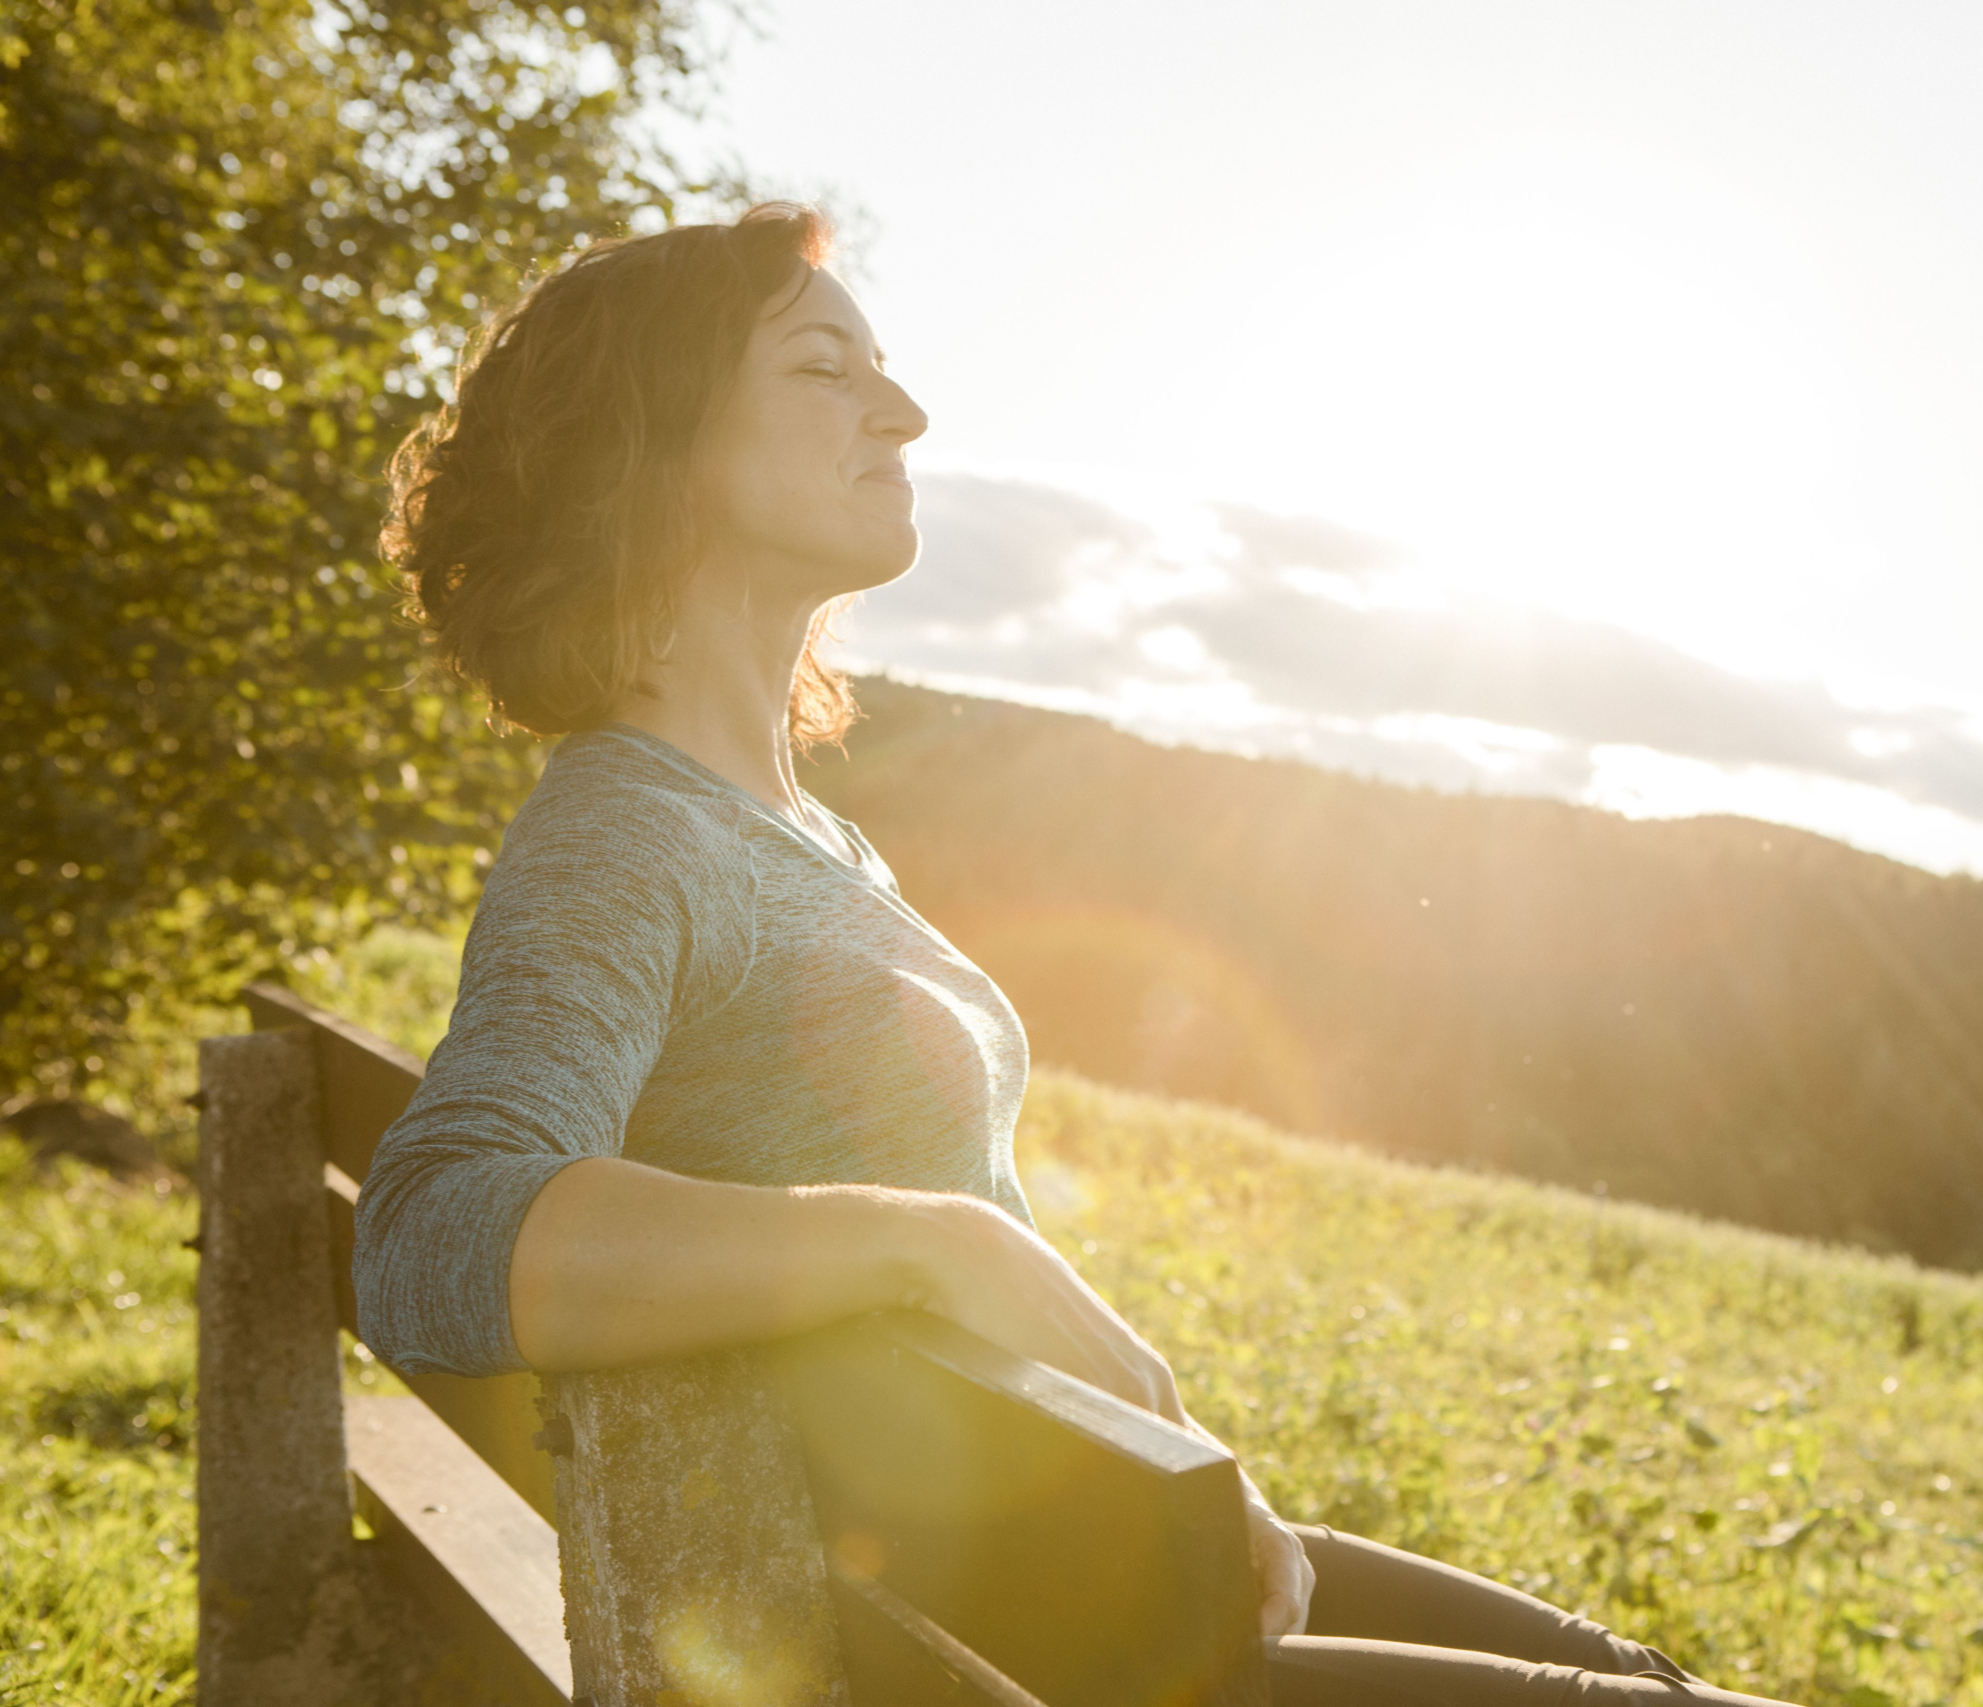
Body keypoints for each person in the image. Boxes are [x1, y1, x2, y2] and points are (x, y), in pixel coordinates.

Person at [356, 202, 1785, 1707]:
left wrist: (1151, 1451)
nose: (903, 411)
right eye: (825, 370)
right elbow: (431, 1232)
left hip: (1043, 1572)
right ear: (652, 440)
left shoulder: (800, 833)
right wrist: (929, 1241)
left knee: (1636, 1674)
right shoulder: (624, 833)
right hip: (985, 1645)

...

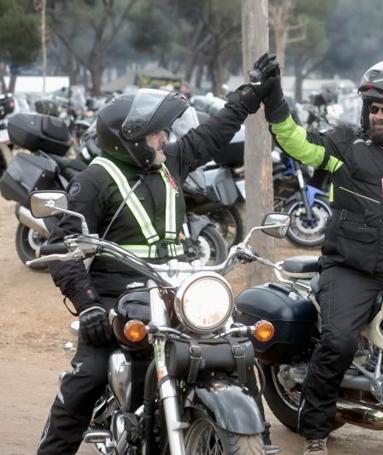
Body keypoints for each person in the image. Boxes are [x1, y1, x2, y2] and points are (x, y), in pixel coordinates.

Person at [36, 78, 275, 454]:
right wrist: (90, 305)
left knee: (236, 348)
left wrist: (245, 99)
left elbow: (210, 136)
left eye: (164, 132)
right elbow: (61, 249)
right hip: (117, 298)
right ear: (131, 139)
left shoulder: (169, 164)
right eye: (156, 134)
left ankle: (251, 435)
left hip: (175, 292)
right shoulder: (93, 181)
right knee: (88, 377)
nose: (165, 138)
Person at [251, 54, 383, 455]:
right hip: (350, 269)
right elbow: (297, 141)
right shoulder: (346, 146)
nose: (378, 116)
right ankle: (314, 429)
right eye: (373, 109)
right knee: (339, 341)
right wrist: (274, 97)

---

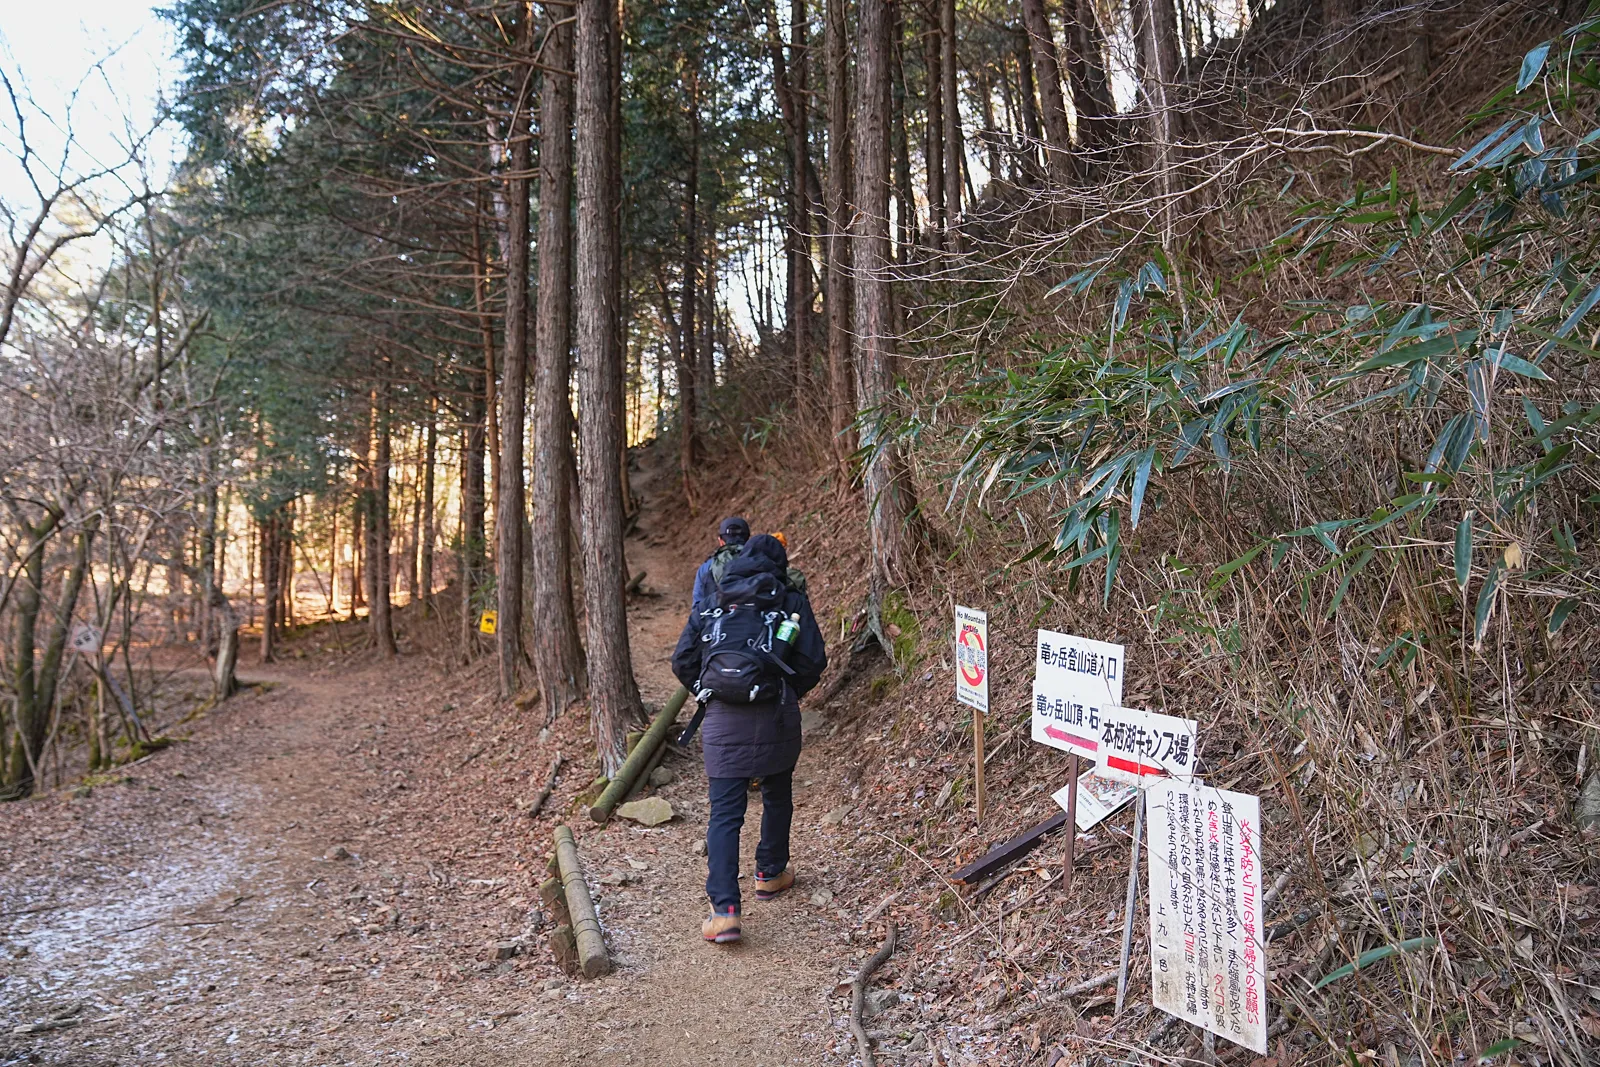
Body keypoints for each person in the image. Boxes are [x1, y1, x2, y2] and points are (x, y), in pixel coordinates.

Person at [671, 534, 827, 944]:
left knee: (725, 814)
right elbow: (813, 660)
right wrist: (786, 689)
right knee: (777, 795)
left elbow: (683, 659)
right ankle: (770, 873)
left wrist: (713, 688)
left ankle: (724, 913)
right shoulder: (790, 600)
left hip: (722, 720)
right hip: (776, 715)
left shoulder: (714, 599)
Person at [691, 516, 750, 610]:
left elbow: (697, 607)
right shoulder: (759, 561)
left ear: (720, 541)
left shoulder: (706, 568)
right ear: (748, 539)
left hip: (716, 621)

**Exercise instructions:**
Determine how many lines of the listing above hold the word "ankle". Report that number without anything else.

**Answer box:**
4